No other Beethoven symphony--indeed few others of his works--contains as much wit as the Eighth. In that sense, it honors the spirit of Haydn even more than some of Beethoven's earlier Haydn-influenced pieces that seem more concerned with the letter of the older man's law.
So it proved puzzling to hear the work played under a heavy hand, with flattened-out dynamics and without delight being taken in its many jokes. One was left with trying to decide if rehearsal time had gone lopsided in favor of the Sibelius (and the short opening Guardian Angel by Karen Tanaka), leaving the Beethoven only short shrift. In any case, for better or worse, credit goes to the conductor. What missed the mark for Beethoven, however, scored big in the Sibelius, a complex masterpiece that needs strong leadership to takes its rightful shape. This it got from Shinozaki, who, according to his biography, has enjoyed many successes in the composer's native Finland.

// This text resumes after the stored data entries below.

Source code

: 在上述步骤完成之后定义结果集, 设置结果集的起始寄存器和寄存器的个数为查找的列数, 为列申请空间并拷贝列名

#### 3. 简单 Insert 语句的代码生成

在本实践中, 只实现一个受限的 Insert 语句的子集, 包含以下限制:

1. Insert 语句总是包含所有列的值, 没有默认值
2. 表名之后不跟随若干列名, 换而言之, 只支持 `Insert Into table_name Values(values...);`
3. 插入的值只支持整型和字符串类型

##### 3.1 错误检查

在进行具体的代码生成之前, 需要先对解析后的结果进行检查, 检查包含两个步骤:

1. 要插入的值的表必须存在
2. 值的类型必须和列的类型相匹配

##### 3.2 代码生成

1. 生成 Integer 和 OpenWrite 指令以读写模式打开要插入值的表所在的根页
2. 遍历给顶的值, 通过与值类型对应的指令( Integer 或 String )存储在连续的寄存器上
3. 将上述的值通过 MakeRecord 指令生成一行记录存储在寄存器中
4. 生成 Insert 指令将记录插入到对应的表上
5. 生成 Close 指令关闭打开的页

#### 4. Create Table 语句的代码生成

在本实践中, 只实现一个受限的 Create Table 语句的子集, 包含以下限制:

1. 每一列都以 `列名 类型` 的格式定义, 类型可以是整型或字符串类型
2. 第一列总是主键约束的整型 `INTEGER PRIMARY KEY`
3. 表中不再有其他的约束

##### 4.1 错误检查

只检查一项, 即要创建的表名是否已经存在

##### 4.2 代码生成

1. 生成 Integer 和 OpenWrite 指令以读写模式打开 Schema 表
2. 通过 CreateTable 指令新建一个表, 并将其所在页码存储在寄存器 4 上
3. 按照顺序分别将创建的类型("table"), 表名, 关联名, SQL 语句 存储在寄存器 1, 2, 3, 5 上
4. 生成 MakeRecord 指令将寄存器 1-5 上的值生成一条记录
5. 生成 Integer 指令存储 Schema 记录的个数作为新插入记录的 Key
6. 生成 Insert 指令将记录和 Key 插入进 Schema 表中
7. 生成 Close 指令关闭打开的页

His pacing and phrasing plainly inspired the musicians to come up with the goods. The opening movement asserts, then pulls back, accelerates then goes circumspect, alternates building and relaxing as it retreats to chamber music before going fully symphonic. In short, a work that needs a carefully thought out conception before launch. Shinozaki executed a finely controlled manner of holding back both tempo and dynamics, then accelerating them quickly and, obviously, exciting the musicians in the process. This achieved extraordinary mystery in the opening bars of the second movement, a ghostly pizzicato on the low strings leading to and through a mournful bassoon line, the slowest and most compelling I have heard. Throughout, textures were rightly balanced, the effects vivid and clear (though the tuba was angled in such a way as to stand out disproportionately in the last movement.)
Tanaka's 10-minute work appeared to significantly challenge no one, musicians or audience alike. Scored for clarinet, harp, percussion and strings, it nurses a feel-good layer cake of close-in tonal harmonies, percussion (mostly marimba) undercurrent and occasional focal points on sweet clarinet musings and harp arpeggios. Once in a while, a malleted finger symbol added a point of light. Though revealing craftsmanship at the hand of its creator, the work sounded like background music to--one must assume--Tanaka's vision of angels. Nothing here to trouble the soul, for sure.